O Império Romano chegou tão longe, mas só porque tinha a virtude de adotar entusiasticamente quaisquer boas ideias que colhesse das culturas conquistadas – desde a roda com raios dos celtas até ao vidro soprado dos sírios, passando por todo o aparelho intelectual dos gregos. A China não tinha com quem aprender e continuar a construir. Voltamos então a essa pergunta, que não é: “Porque não a China?” mas sim: “Porquê a Grécia?”. Para ser justo, ao contrário daqueles que afirmam que os historiadores não podem responder aos contrafactuais, toda a teoria histórica causal positiva implica um contrafactual correspondente. Não se pode afirmar que se sabe o que causou a Revolução Científica (ou a Segunda Guerra Mundial, ou a Revolução Americana, ou qualquer outra coisa) sem afirmar saber o que não a teria causado. Porque a única forma de afirmar saber o que causou um resultado, é saber quais as causas, se as tivéssemos removido, não teriam tido esse resultado. De facto, é isso que significa dizer que essas “são as causas”. Se, afinal de contas, a sua remoção não fez qualquer diferença para o resultado, é evidente que não causaram esse resultado. Portanto, podemos certamente responder a perguntas como: “Porque é que os chineses não conseguiram a Revolução Científica?” Tudo o que temos de fazer é responder à pergunta: “O que é que causou a Revolução Científica? Porque se realmente temos a resposta a essa pergunta, então por definição saberemos a resposta à outra: porque se essas causas são as causas, elas têm necessariamente de ser observadas como ausentes na China. Pois se não são, então claramente não conseguimos identificar as verdadeiras causas.

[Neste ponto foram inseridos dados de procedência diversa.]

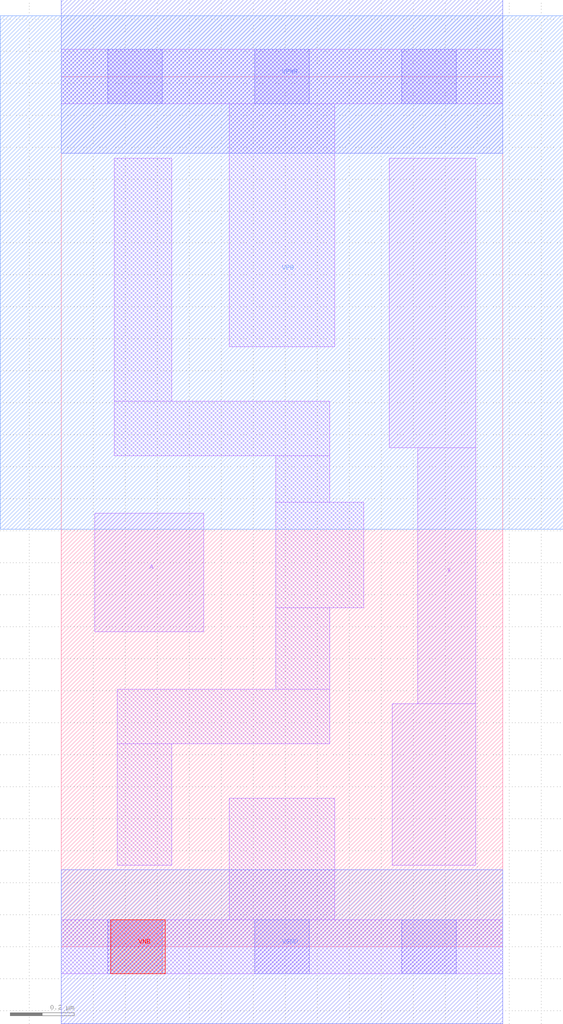
<source format=lef>
# Copyright 2020 The SkyWater PDK Authors
#
# Licensed under the Apache License, Version 2.0 (the "License");
# you may not use this file except in compliance with the License.
# You may obtain a copy of the License at
#
#     https://www.apache.org/licenses/LICENSE-2.0
#
# Unless required by applicable law or agreed to in writing, software
# distributed under the License is distributed on an "AS IS" BASIS,
# WITHOUT WARRANTIES OR CONDITIONS OF ANY KIND, either express or implied.
# See the License for the specific language governing permissions and
# limitations under the License.
#
# SPDX-License-Identifier: Apache-2.0

VERSION 5.7 ;
  NOWIREEXTENSIONATPIN ON ;
  DIVIDERCHAR "/" ;
  BUSBITCHARS "[]" ;
MACRO sky130_fd_sc_hd__buf_1
  CLASS CORE ;
  FOREIGN sky130_fd_sc_hd__buf_1 ;
  ORIGIN  0.000000  0.000000 ;
  SIZE  1.380000 BY  2.720000 ;
  SYMMETRY X Y R90 ;
  SITE unithd ;
  PIN A
    ANTENNAGATEAREA  0.196500 ;
    DIRECTION INPUT ;
    USE SIGNAL ;
    PORT
      LAYER li1 ;
        RECT 0.105000 0.985000 0.445000 1.355000 ;
    END
  END A
  PIN VNB
    PORT
      LAYER pwell ;
        RECT 0.155000 -0.085000 0.325000 0.085000 ;
    END
  END VNB
  PIN VPB
    PORT
      LAYER nwell ;
        RECT -0.190000 1.305000 1.570000 2.910000 ;
    END
  END VPB
  PIN X
    ANTENNADIFFAREA  0.340600 ;
    DIRECTION OUTPUT ;
    USE SIGNAL ;
    PORT
      LAYER li1 ;
        RECT 1.025000 1.560000 1.295000 2.465000 ;
        RECT 1.035000 0.255000 1.295000 0.760000 ;
        RECT 1.115000 0.760000 1.295000 1.560000 ;
    END
  END X
  PIN VGND
    DIRECTION INOUT ;
    SHAPE ABUTMENT ;
    USE GROUND ;
    PORT
      LAYER met1 ;
        RECT 0.000000 -0.240000 1.380000 0.240000 ;
    END
  END VGND
  PIN VPWR
    DIRECTION INOUT ;
    SHAPE ABUTMENT ;
    USE POWER ;
    PORT
      LAYER met1 ;
        RECT 0.000000 2.480000 1.380000 2.960000 ;
    END
  END VPWR
  OBS
    LAYER li1 ;
      RECT 0.000000 -0.085000 1.380000 0.085000 ;
      RECT 0.000000  2.635000 1.380000 2.805000 ;
      RECT 0.165000  1.535000 0.840000 1.705000 ;
      RECT 0.165000  1.705000 0.345000 2.465000 ;
      RECT 0.175000  0.255000 0.345000 0.635000 ;
      RECT 0.175000  0.635000 0.840000 0.805000 ;
      RECT 0.525000  0.085000 0.855000 0.465000 ;
      RECT 0.525000  1.875000 0.855000 2.635000 ;
      RECT 0.670000  0.805000 0.840000 1.060000 ;
      RECT 0.670000  1.060000 0.945000 1.390000 ;
      RECT 0.670000  1.390000 0.840000 1.535000 ;
    LAYER mcon ;
      RECT 0.145000 -0.085000 0.315000 0.085000 ;
      RECT 0.145000  2.635000 0.315000 2.805000 ;
      RECT 0.605000 -0.085000 0.775000 0.085000 ;
      RECT 0.605000  2.635000 0.775000 2.805000 ;
      RECT 1.065000 -0.085000 1.235000 0.085000 ;
      RECT 1.065000  2.635000 1.235000 2.805000 ;
  END
END sky130_fd_sc_hd__buf_1
END LIBRARY

</source>
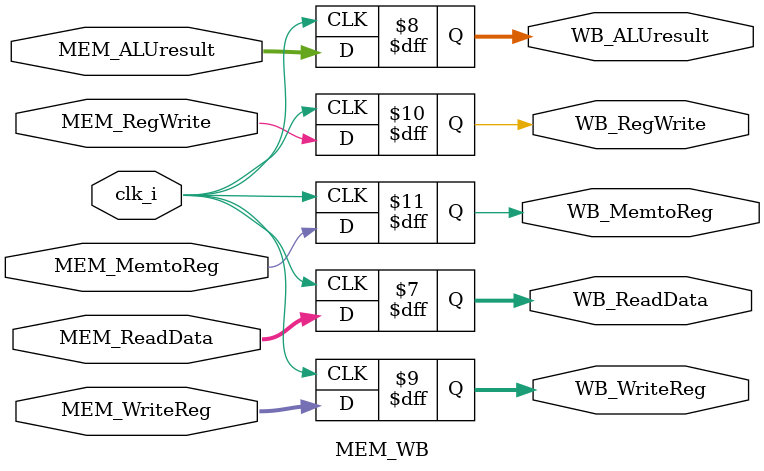
<source format=v>
module MEM_WB( clk_i, MEM_ReadData, WB_ReadData, MEM_ALUresult, WB_ALUresult, MEM_WriteReg, WB_WriteReg, MEM_RegWrite, WB_RegWrite, MEM_MemtoReg, WB_MemtoReg);
    input  clk_i;
    
    input  [32-1:0] MEM_ReadData, MEM_ALUresult;
    output [32-1:0] WB_ReadData, WB_ALUresult;
    input  [5-1:0]  MEM_WriteReg;
    output [5-1:0]  WB_WriteReg;

    input  MEM_RegWrite, MEM_MemtoReg;
    output WB_RegWrite, WB_MemtoReg;

    reg    [32-1:0] WB_ReadData = 32'd0, WB_ALUresult = 32'd0;
    reg    [5-1:0]  WB_WriteReg = 5'd0;
    reg    WB_RegWrite = 1'b0, WB_MemtoReg = 1'b0;

    always @(posedge clk_i) begin
        WB_ReadData <= MEM_ReadData;
        WB_ALUresult <= MEM_ALUresult;
        WB_WriteReg <= MEM_WriteReg;

        WB_RegWrite <= MEM_RegWrite;
        WB_MemtoReg <= MEM_MemtoReg;
    end

endmodule
</source>
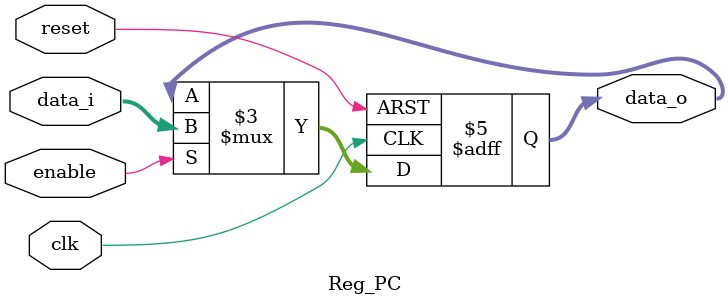
<source format=v>
module Reg_PC
(
	input clk, enable, reset,
    input      [31:0] data_i, 
	output reg [31:0] data_o
);
 
 	always @(posedge clk or negedge reset) begin
      if (!reset) data_o <= 32'h400000;
      else
		if(enable) data_o <= data_i;
   end 

endmodule 

</source>
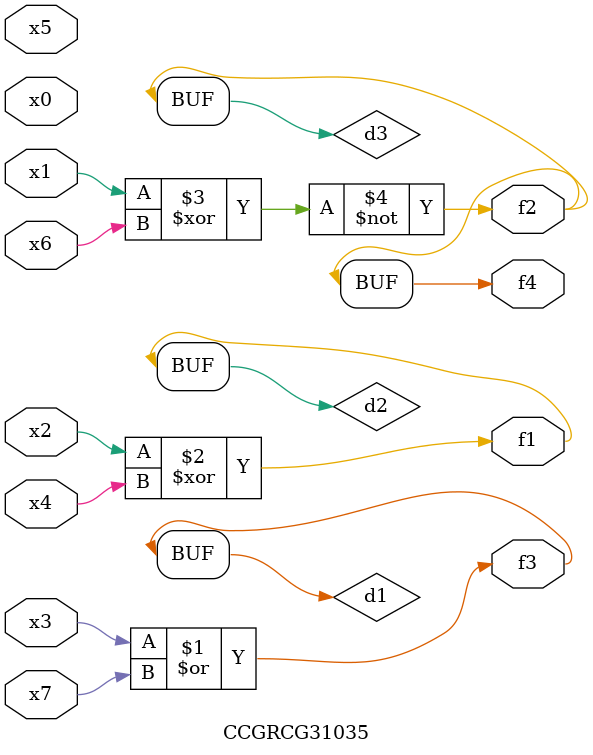
<source format=v>
module CCGRCG31035(
	input x0, x1, x2, x3, x4, x5, x6, x7,
	output f1, f2, f3, f4
);

	wire d1, d2, d3;

	or (d1, x3, x7);
	xor (d2, x2, x4);
	xnor (d3, x1, x6);
	assign f1 = d2;
	assign f2 = d3;
	assign f3 = d1;
	assign f4 = d3;
endmodule

</source>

Utilizo este mesmo raciocínio em “The Scientist in the Early Roman Empire” para responder às correspondentes perguntas sobre a razão pela qual os romanos não experimentaram o que hoje queremos dizer com a Revolução Científica, ou a Revolução Industrial (que não são a mesma coisa; sobre ambas, ver os meus artigos ligados acima). A resposta curta é que quase o fizeram. A única coisa que podemos seguir com confiança como tendo-os impedido, foi o seu colapso mesmo antes de ganharem o prémio. Mas a China nunca se tornou sequer um competidor. O que deve ser devido à falta na China do que quer que tenha sido que levou os gregos a tão singularmente iluminar as ferramentas fundamentais da lógica formal e sistematizada, da matemática e da ciência que realmente fazem a diferença entre a mera acumulação de conhecimentos práticos artesanais, e o facto de serem capazes de distinguir entre as descrições ou explicações credíveis e as fantasiosas, de qualquer coisa no mundo. Escrevi sobre isso há muito tempo – iniciando na Secular Web um projeto que nunca continuei (e provavelmente não o farei tão cedo; seria ótimo se alguns outros com credenciais o continuassem), mas a primeira entrada que fiz aproxima-se provavelmente de uma resposta: e que se pode ler como "The Origens of Greek Philosophy" (As Origens da Filosofia Grega).